Concretamente, no caso do Porto da Baleeira, que mereceu visita atenta do signatário, a situação daquela estrutura portuária é indigna e degradante, a carecer de investimento urgente. Só no que respeita à actividade marítimo-turística que motiva a presente iniciativa, é de assinalar:

– As escadas de acesso às embarcações de maior porte, estão em adiantado estado de degradação, como pode ser comprovado pelas fotografias constantes do anexo;

– A falta de proteção de defensas nos pilares dos pontões, é uma causa constante de estragos nas embarcações e nas próprias defensas dos barcos;

– O acesso é difícil quando está maré baixa, o que torna impossível transportar turistas com mobilidade reduzida;

– A instalação elétrica que abastece as caixas nos pontões, carece de urgente reparação;

– As empresas marítimo-turísticas que ali operam carecem de instalações dignas para trabalhar e receber quem as visita, o que não é compaginável com os contentores actualmente ali existentes;

– Torna-se absolutamente necessária a construção de uma casa de banho para os trabalhadores e os turistas.

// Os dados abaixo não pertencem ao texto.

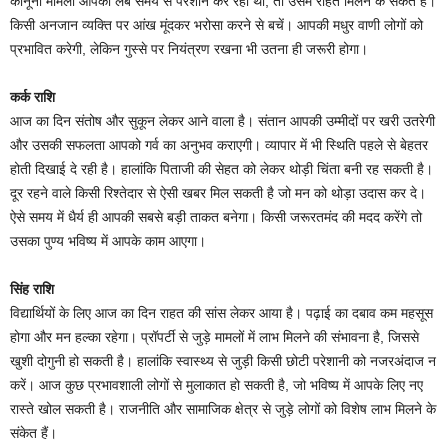
कानूनी मामला आपको लंबे समय से परेशान कर रहा था, तो उसमें राहत मिलने के संकेत हैं।
किसी अनजान व्यक्ति पर आंख मूंदकर भरोसा करने से बचें। आपकी मधुर वाणी लोगों को
प्रभावित करेगी, लेकिन गुस्से पर नियंत्रण रखना भी उतना ही जरूरी होगा।
कर्क राशि
आज का दिन संतोष और सुकून लेकर आने वाला है। संतान आपकी उम्मीदों पर खरी उतरेगी
और उसकी सफलता आपको गर्व का अनुभव कराएगी। व्यापार में भी स्थिति पहले से बेहतर
होती दिखाई दे रही है। हालांकि पिताजी की सेहत को लेकर थोड़ी चिंता बनी रह सकती है।
दूर रहने वाले किसी रिश्तेदार से ऐसी खबर मिल सकती है जो मन को थोड़ा उदास कर दे।
ऐसे समय में धैर्य ही आपकी सबसे बड़ी ताकत बनेगा। किसी जरूरतमंद की मदद करेंगे तो
उसका पुण्य भविष्य में आपके काम आएगा।
सिंह राशि
विद्यार्थियों के लिए आज का दिन राहत की सांस लेकर आया है। पढ़ाई का दबाव कम महसूस
होगा और मन हल्का रहेगा। प्रॉपर्टी से जुड़े मामलों में लाभ मिलने की संभावना है, जिससे
खुशी दोगुनी हो सकती है। हालांकि स्वास्थ्य से जुड़ी किसी छोटी परेशानी को नजरअंदाज न
करें। आज कुछ प्रभावशाली लोगों से मुलाकात हो सकती है, जो भविष्य में आपके लिए नए
रास्ते खोल सकती है। राजनीति और सामाजिक क्षेत्र से जुड़े लोगों को विशेष लाभ मिलने के
संकेत हैं।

Assim, ao abrigo das normas constitucionais, legais e regimentais aplicáveis, solicita-se a V. Exa. se digne obter da Secretaria de Estado dos Assuntos do Mar resposta à seguinte pergunta:

– Tendo presente a exposição de motivos atrás descrita nestas Perguntas ao Governo, quais os comentários ou respostas que se oferecem dizer, relativamente a todas as questões enunciadas que caiam na alçada das competências dessa Secretaria de Estado?